■ **Texto propuesto**
Sin embargo, lo que le interesa a Freud de la repetición no tiene que ver con el contenido o el origen de lo repetido, sino con la manifestación de un principio de funcionamiento de las energías que expresa un más allá e independiente del placer, más originario, más pulsional y que lo destrona. Hay entonces un tiempo anterior al cumplimiento del deseo, un momento previo a la primera investidura, previo al principio del placer, es en este momento donde Freud especula y pone una marca duradera y determinante en su pensamiento, que va a ir derivando hasta sus escritos posteriores pasando por El yo y el ello (1923), El malestar en la cultura (1930 [1929]) y en Esquemas del psicoanálisis (1940 [1938]).

■ **Completa lo siguiente**
• A. ¿Puedes reescribir como lista el párrafo del texto sobre Freud y la repetición que empieza con «Sin embargo, lo que le interesa a Freud», conservando sus datos principales?
• B. ¿Cómo continuarías el texto sobre Freud y la repetición a partir de su última oración?

■ **Contenido de los datos**
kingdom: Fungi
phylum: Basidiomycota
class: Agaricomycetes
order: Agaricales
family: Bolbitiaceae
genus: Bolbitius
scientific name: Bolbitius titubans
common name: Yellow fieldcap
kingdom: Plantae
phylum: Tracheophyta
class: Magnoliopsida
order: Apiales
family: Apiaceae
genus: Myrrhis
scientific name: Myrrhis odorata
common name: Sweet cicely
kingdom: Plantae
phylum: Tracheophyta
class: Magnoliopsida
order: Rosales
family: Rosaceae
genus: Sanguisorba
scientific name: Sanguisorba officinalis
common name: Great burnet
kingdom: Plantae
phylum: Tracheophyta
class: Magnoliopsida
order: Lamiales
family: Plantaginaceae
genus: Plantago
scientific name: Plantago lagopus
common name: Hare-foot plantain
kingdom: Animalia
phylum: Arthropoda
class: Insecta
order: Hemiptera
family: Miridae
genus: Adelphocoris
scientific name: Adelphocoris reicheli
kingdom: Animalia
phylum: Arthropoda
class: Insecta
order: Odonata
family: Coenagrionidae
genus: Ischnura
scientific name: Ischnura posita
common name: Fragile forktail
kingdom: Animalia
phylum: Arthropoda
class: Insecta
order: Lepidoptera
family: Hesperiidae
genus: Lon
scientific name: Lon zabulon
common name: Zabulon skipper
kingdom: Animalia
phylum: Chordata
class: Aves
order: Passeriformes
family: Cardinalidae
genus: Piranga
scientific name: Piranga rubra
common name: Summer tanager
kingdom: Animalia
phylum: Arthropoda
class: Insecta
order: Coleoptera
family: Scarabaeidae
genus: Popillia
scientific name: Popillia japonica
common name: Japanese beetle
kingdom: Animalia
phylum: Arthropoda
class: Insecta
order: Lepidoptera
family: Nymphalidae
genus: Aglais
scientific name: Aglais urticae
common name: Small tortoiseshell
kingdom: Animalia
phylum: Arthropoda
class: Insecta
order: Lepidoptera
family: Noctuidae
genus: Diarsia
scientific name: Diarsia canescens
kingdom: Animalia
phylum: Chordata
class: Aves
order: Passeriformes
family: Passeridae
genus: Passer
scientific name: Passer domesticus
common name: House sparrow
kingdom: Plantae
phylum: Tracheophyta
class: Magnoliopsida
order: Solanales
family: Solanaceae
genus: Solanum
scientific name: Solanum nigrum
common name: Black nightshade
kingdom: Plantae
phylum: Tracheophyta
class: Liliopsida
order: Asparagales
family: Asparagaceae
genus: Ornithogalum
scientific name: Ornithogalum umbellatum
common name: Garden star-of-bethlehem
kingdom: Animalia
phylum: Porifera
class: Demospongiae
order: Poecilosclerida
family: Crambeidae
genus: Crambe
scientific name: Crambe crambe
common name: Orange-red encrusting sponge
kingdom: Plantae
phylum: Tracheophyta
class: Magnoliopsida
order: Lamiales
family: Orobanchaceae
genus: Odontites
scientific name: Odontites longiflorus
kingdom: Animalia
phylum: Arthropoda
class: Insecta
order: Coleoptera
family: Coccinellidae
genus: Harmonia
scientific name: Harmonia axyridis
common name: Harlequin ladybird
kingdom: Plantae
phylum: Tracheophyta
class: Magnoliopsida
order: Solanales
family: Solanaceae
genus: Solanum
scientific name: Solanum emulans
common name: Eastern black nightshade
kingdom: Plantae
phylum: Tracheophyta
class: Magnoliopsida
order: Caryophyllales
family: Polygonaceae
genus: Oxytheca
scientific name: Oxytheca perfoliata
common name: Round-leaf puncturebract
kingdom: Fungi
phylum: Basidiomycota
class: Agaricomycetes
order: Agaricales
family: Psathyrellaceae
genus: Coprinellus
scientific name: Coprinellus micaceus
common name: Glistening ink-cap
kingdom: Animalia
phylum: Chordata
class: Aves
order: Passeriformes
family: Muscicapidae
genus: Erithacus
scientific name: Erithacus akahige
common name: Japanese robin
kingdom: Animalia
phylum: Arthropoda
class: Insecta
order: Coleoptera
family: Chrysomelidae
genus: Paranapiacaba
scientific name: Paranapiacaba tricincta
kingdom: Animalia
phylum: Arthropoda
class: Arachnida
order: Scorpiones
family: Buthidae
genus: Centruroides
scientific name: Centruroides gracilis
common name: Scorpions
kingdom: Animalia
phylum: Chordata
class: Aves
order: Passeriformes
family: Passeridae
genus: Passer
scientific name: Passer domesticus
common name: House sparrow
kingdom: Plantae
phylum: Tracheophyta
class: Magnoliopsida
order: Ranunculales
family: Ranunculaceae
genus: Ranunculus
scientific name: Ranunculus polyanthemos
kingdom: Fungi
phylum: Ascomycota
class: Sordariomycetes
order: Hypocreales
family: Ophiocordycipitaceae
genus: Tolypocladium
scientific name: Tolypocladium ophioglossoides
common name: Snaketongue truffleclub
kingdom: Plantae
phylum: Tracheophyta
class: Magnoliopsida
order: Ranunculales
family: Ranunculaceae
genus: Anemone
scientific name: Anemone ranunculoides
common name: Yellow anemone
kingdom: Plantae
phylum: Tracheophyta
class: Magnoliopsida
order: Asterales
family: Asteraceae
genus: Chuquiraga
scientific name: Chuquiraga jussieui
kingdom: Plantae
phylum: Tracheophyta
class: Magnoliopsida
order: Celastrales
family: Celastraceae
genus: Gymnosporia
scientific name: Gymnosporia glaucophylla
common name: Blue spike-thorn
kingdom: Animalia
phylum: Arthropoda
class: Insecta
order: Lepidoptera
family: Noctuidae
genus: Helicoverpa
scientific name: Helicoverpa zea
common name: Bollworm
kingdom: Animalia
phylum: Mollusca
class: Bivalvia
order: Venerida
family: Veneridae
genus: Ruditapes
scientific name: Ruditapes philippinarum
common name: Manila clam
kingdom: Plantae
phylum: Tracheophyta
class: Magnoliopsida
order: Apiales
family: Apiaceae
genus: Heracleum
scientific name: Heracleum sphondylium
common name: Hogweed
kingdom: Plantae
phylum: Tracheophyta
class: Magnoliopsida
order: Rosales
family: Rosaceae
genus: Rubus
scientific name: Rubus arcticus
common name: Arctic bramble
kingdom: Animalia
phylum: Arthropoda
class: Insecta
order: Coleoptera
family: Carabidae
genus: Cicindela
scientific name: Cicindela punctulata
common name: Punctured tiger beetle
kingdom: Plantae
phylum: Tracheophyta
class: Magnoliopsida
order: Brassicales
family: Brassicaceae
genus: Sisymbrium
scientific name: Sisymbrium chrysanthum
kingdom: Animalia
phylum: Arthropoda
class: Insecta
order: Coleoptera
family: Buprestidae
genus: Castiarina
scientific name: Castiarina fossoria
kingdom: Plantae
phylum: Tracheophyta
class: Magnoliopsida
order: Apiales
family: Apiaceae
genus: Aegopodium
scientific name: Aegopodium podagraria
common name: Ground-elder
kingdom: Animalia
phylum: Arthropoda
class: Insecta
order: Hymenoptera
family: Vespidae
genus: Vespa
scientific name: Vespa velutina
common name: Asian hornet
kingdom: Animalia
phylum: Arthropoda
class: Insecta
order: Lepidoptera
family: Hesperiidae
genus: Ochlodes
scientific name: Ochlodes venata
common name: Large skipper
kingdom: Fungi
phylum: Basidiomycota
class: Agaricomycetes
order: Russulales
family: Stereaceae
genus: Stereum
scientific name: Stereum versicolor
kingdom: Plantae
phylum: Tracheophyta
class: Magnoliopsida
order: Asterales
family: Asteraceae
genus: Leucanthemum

■ **Soluciones del ejercicio**
• A.
- A Freud no le interesan el contenido ni el origen de lo repetido. Le interesa que la repetición manifiesta un principio de funcionamiento de las energías más allá del placer e independiente de él, más originario y pulsional, que lo destrona.
- Hay un tiempo anterior al cumplimiento del deseo, previo a la primera investidura y al principio del placer.
- En ese momento Freud especula y deja una marca duradera y determinante en su pensamiento.
- Esa marca se extiende hasta escritos posteriores: El yo y el ello (1923), El malestar en la cultura (1930 [1929]) y Esquemas del psicoanálisis (1940 [1938]).

• B.
“Una pulsión sería entonces un esfuerzo, inherente a lo orgánico vivo, de reproducción de un estado anterior que lo vivo debió resignar bajo el influjo de fuerzas perturbadoras externas” (Freud, 1920, p. 36). Todavía es el resultado de la inercia de la vida orgánica, pensamiento que va a ir derivando hasta sus escritos posteriores llegando a ser la expresión de la destructividad primaria. En esta propuesta, la pulsión no es un empuje al desarrollo, sino que la expresión de su naturaleza “conservadora”. Volver a un estado de reposo evoluciona en su propuesta a volver a un estado más originario y luego a lo inanimado, la muerte, y que después deriva en matar a otro como defensa o deflexión de lo destructivo en uno mismo; matar para sobrevivir a la propia destructividad, como lo propone Klein.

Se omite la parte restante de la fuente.